The Poetry of Mark Daniel Milbocker
It was an odd sort of spring

Chapter 1
	It was an odd sort of Spring, the kind where Winter lingered like a blanket of wet slush that refused to drip off the roof.  And though the temperature teased and rain threatened to wipe the slate clean, the wasteland of broken branches and grit strewn across the road reminded Allen that warmer temperatures had yet to prevail.  Everyday brought the same drive home from work, but today the breeze's bite was almost pleasant, and perhaps signaled a turn toward warmer days.
	Allen was the sort of chap who thrived in the routine of the work week.  Every morning he woke at 6:00am, ate his lunch at the noon hour, and wrapped up the day's project by 4 o'clock.  He was friends with his co-workers, made employee of the year, and was kind to his clientele.  Yet despite all his good work, there was something undone, something missing in the back of his head, as he hummed with the radio and glided over the blacktop road.  As he turned down the last street that every day before had led him home, he hadn't finished the song that the radio had played and he now had stuck looping through his thoughts.

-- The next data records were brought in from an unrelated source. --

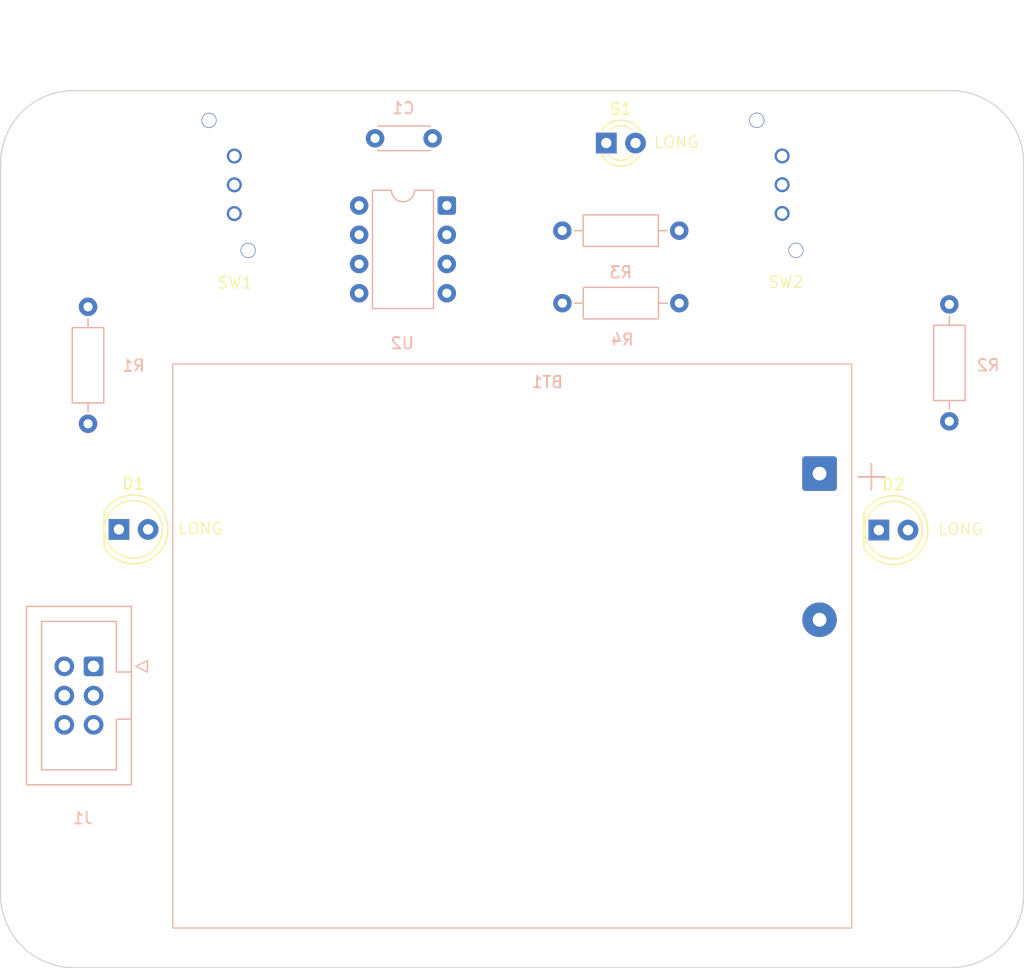
<source format=kicad_pcb>
(kicad_pcb
	(version 20241229)
	(generator "pcbnew")
	(generator_version "9.0")
	(general
		(thickness 1.6)
		(legacy_teardrops no)
	)
	(paper "A4")
	(layers
		(0 "F.Cu" signal)
		(2 "B.Cu" signal)
		(9 "F.Adhes" user "F.Adhesive")
		(11 "B.Adhes" user "B.Adhesive")
		(13 "F.Paste" user)
		(15 "B.Paste" user)
		(5 "F.SilkS" user "F.Silkscreen")
		(7 "B.SilkS" user "B.Silkscreen")
		(1 "F.Mask" user)
		(3 "B.Mask" user)
		(17 "Dwgs.User" user "User.Drawings")
		(19 "Cmts.User" user "User.Comments")
		(21 "Eco1.User" user "User.Eco1")
		(23 "Eco2.User" user "User.Eco2")
		(25 "Edge.Cuts" user)
		(27 "Margin" user)
		(31 "F.CrtYd" user "F.Courtyard")
		(29 "B.CrtYd" user "B.Courtyard")
		(35 "F.Fab" user)
		(33 "B.Fab" user)
		(39 "User.1" user)
		(41 "User.2" user)
		(43 "User.3" user)
		(45 "User.4" user)
	)
	(setup
		(pad_to_mask_clearance 0)
		(allow_soldermask_bridges_in_footprints no)
		(tenting front back)
		(grid_origin 60 60)
		(pcbplotparams
			(layerselection 0x00000000_00000000_55555555_5755f5ff)
			(plot_on_all_layers_selection 0x00000000_00000000_00000000_00000000)
			(disableapertmacros no)
			(usegerberextensions no)
			(usegerberattributes yes)
			(usegerberadvancedattributes yes)
			(creategerberjobfile yes)
			(dashed_line_dash_ratio 12.000000)
			(dashed_line_gap_ratio 3.000000)
			(svgprecision 4)
			(plotframeref no)
			(mode 1)
			(useauxorigin no)
			(hpglpennumber 1)
			(hpglpenspeed 20)
			(hpglpendiameter 15.000000)
			(pdf_front_fp_property_popups yes)
			(pdf_back_fp_property_popups yes)
			(pdf_metadata yes)
			(pdf_single_document no)
			(dxfpolygonmode yes)
			(dxfimperialunits yes)
			(dxfusepcbnewfont yes)
			(psnegative no)
			(psa4output no)
			(plot_black_and_white yes)
			(sketchpadsonfab no)
			(plotpadnumbers no)
			(hidednponfab no)
			(sketchdnponfab yes)
			(crossoutdnponfab yes)
			(subtractmaskfromsilk no)
			(outputformat 1)
			(mirror no)
			(drillshape 1)
			(scaleselection 1)
			(outputdirectory "")
		)
	)
	(net 0 "")
	(net 1 "GND")
	(net 2 "Net-(BT1-+)")
	(net 3 "VCC")
	(net 4 "Net-(D1-A)")
	(net 5 "/MISO")
	(net 6 "/~{RST}")
	(net 7 "/SCK")
	(net 8 "/MOSI")
	(net 9 "Net-(U2-XTAL1{slash}PB3)")
	(net 10 "Net-(U2-XTAL2{slash}PB4)")
	(net 11 "Net-(D2-A)")
	(footprint "GS_Parts:LED_D5.0mm" (layer "F.Cu") (at 25.83 60.03))
	(footprint "MountingHole:MountingHole_4.3mm_M4" (layer "F.Cu") (at 20.63 26.98 90))
	(footprint "GS_Parts:THT_TEPT4400" (layer "F.Cu") (at 68.18 26.46))
	(footprint "GS_Parts:LC 1258" (layer "F.Cu") (at 83.46 30.08 90))
	(footprint "MountingHole:MountingHole_4.3mm_M4" (layer "F.Cu") (at 99.37 93.02 90))
	(footprint "MountingHole:MountingHole_4.3mm_M4" (layer "F.Cu") (at 99.37 26.98 90))
	(footprint "GS_Parts:LED_D5.0mm" (layer "F.Cu") (at 91.86 60.09))
	(footprint "GS_Parts:LC 1258" (layer "F.Cu") (at 35.86 30.09 90))
	(footprint "MountingHole:MountingHole_4.3mm_M4" (layer "F.Cu") (at 20.63 93.02 90))
	(footprint "GS_Parts:BatteryHolder_Keystone_2464" (layer "B.Cu") (at 86.71 55.18 180))
	(footprint "Package_DIP:DIP-8_W7.62mm" (layer "B.Cu") (at 54.325 31.89 180))
	(footprint "Resistor_THT:R_Axial_DIN0207_L6.3mm_D2.5mm_P10.16mm_Horizontal" (layer "B.Cu") (at 64.37 40.37))
	(footprint "Capacitor_THT:C_Disc_D4.3mm_W1.9mm_P5.00mm" (layer "B.Cu") (at 48.09 26.05))
	(footprint "Resistor_THT:R_Axial_DIN0207_L6.3mm_D2.5mm_P10.16mm_Horizontal" (layer "B.Cu") (at 97.99 50.64 90))
	(footprint "Resistor_THT:R_Axial_DIN0207_L6.3mm_D2.5mm_P10.16mm_Horizontal" (layer "B.Cu") (at 74.52 34.07 180))
	(footprint "Resistor_THT:R_Axial_DIN0207_L6.3mm_D2.5mm_P10.16mm_Horizontal" (layer "B.Cu") (at 23.15 50.85 90))
	(footprint "Connector_IDC:IDC-Header_2x03_P2.54mm_Vertical" (layer "B.Cu") (at 23.63 71.93 180))
	(gr_line
		(start 15.55 28.25)
		(end 15.55 91.75)
		(stroke
			(width 0.1)
			(type default)
		)
		(locked yes)
		(layer "Edge.Cuts")
		(uuid "0d2c5e82-53b4-45de-8d24-3a83de96f121")
	)
	(gr_line
		(start 98.1 21.9)
		(end 21.9 21.9)
		(stroke
			(width 0.1)
			(type default)
		)
		(locked yes)
		(layer "Edge.Cuts")
		(uuid "5ee40022-142d-4c1b-9621-bef2ab989eb1")
	)
	(gr_arc
		(start 21.9 98.1)
		(mid 17.409872 96.240128)
		(end 15.55 91.75)
		(stroke
			(width 0.1)
			(type default)
		)
		(locked yes)
		(layer "Edge.Cuts")
		(uuid "65965486-23d9-4dbe-9400-055d2201f710")
	)
	(gr_arc
		(start 98.1 21.9)
		(mid 102.590128 23.759872)
		(end 104.45 28.25)
		(stroke
			(width 0.1)
			(type default)
		)
		(locked yes)
		(layer "Edge.Cuts")
		(uuid "c351b9e7-5551-4127-8ff4-14a21f5b2ab3")
	)
	(gr_line
		(start 21.9 98.1)
		(end 98.1 98.1)
		(stroke
			(width 0.1)
			(type default)
		)
		(locked yes)
		(layer "Edge.Cuts")
		(uuid "cf5e7dbd-b8b6-4f43-9454-ebd5b1f13f0d")
	)
	(gr_arc
		(start 104.45 91.75)
		(mid 102.590128 96.240128)
		(end 98.1 98.1)
		(stroke
			(width 0.1)
			(type default)
		)
		(locked yes)
		(layer "Edge.Cuts")
		(uuid "ecdcf07e-f0e2-434e-a643-a8013c475d93")
	)
	(gr_line
		(start 104.45 91.75)
		(end 104.45 28.25)
		(stroke
			(width 0.1)
			(type default)
		)
		(locked yes)
		(layer "Edge.Cuts")
		(uuid "ed2e5a61-0272-413b-8b6c-4f2c56e41fd6")
	)
	(gr_arc
		(start 15.55 28.25)
		(mid 17.409872 23.759872)
		(end 21.9 21.9)
		(stroke
			(width 0.1)
			(type default)
		)
		(locked yes)
		(layer "Edge.Cuts")
		(uuid "fe6c3019-fc04-46ec-a574-133379b912bd")
	)
	(group ""
		(uuid "b7352c5e-0b89-496f-880a-a6608f649010")
		(locked yes)
		(members "41601773-712c-4835-873c-1737cc8e2aa8" "8e588962-70c8-4a62-88e4-cb78380b1736"
			"a03cd03f-9493-4271-a5d3-6e76b4dabb9f" "c2002da3-f1a1-43f8-bc7f-b66191a48d40"
			"e9115de6-d0cb-4c25-b4f4-6d4399af7d97"
		)
	)
	(group ""
		(uuid "c044dd43-481d-4089-ba97-785f9a8d1e9d")
		(locked yes)
		(members "b7352c5e-0b89-496f-880a-a6608f649010")
	)
	(group ""
		(uuid "8e588962-70c8-4a62-88e4-cb78380b1736")
		(locked yes)
		(members "0d2c5e82-53b4-45de-8d24-3a83de96f121" "5ee40022-142d-4c1b-9621-bef2ab989eb1"
			"65965486-23d9-4dbe-9400-055d2201f710" "c351b9e7-5551-4127-8ff4-14a21f5b2ab3"
			"cf5e7dbd-b8b6-4f43-9454-ebd5b1f13f0d" "ecdcf07e-f0e2-434e-a643-a8013c475d93"
			"ed2e5a61-0272-413b-8b6c-4f2c56e41fd6" "fe6c3019-fc04-46ec-a574-133379b912bd"
		)
	)
	(embedded_fonts no)
)

</source>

	The driveway rolled by, as he coasted down the street, coming to a slow stop at the next sign.  His cat had probably wondered from the window whether his car would be the one to turn down the lane.  But here he sat at the edge of the road with a choice between right and left.  It was hardly a wince to think he had missed his turn, and no worry made him turn around.  Instead with a twitch of the wrist, he signalled and sallied forth.  
	At first, it was as if the loop had started over, the turn was not unlike a thousand trips before to fetch milk or cigarettes.   And with a quick check of the gas guage, he sped through a chain of lights - all green.  Allen daydreamed of stopping by the hardware store for a pipe wrench, or how he might get the lawnmower blade sharpened.  And he danced through the mall, passing by the storefronts of his mind for an errand to run.  And then a light turned yellow, the radio blared an ad for patio vinyl awnings, and finally he came to a stop.
	The road took two directions, straight ahead through the suburban neighborhoods, and with a gentle slope to the right and up and onto the local highway.  Well, Allen couldn't think of a reason to drive by that endless string of whitewashed homesteads people called homes, so he followed the onramp up - it just felt like the "straight head."
	It wasn't until the familiar landmarks melted into the rolling Pennsylvania hills, that it dawned on his day-weary mind that he was leaving that familiar perimeter you could draw with a crow-flown protractor around his house.  Those sweet hills rose up and cradled his speeding car, in a blended whirlpool of greening leaves and undulating power lines that mesmerized the driver's gaze into a human cruise control.  The sedan top peeled back in his mind, and 55 miles per hour of imagination's wind lifted his soul.  He was already a thousand miles away when the cellphone rang, and Allen snapped back into his seat and felt the safety buckle across his chest.
	"Hello?" he said.
	"Uh, yes, I'm on my way home."  The contradiction nipped as he answered with words that had been unknowingly rehearsed so many times for this day.  "Am I?" he thought to himself.  "What am I doing?" came the inner monologue, but it was promptly broken by the next question.
	"There's a few stops I need to make."  Yes, he was satisfied that this was all his little excursion would be - a veritable Sunday drive.  And with that his tone became convincing.
	"I love you too,"  he said and so the call ended.  He knew the next exit, though at a distance, would lead him home; but it was so much easier not to turn, and with that non-decision, he left the car again to drive itelf.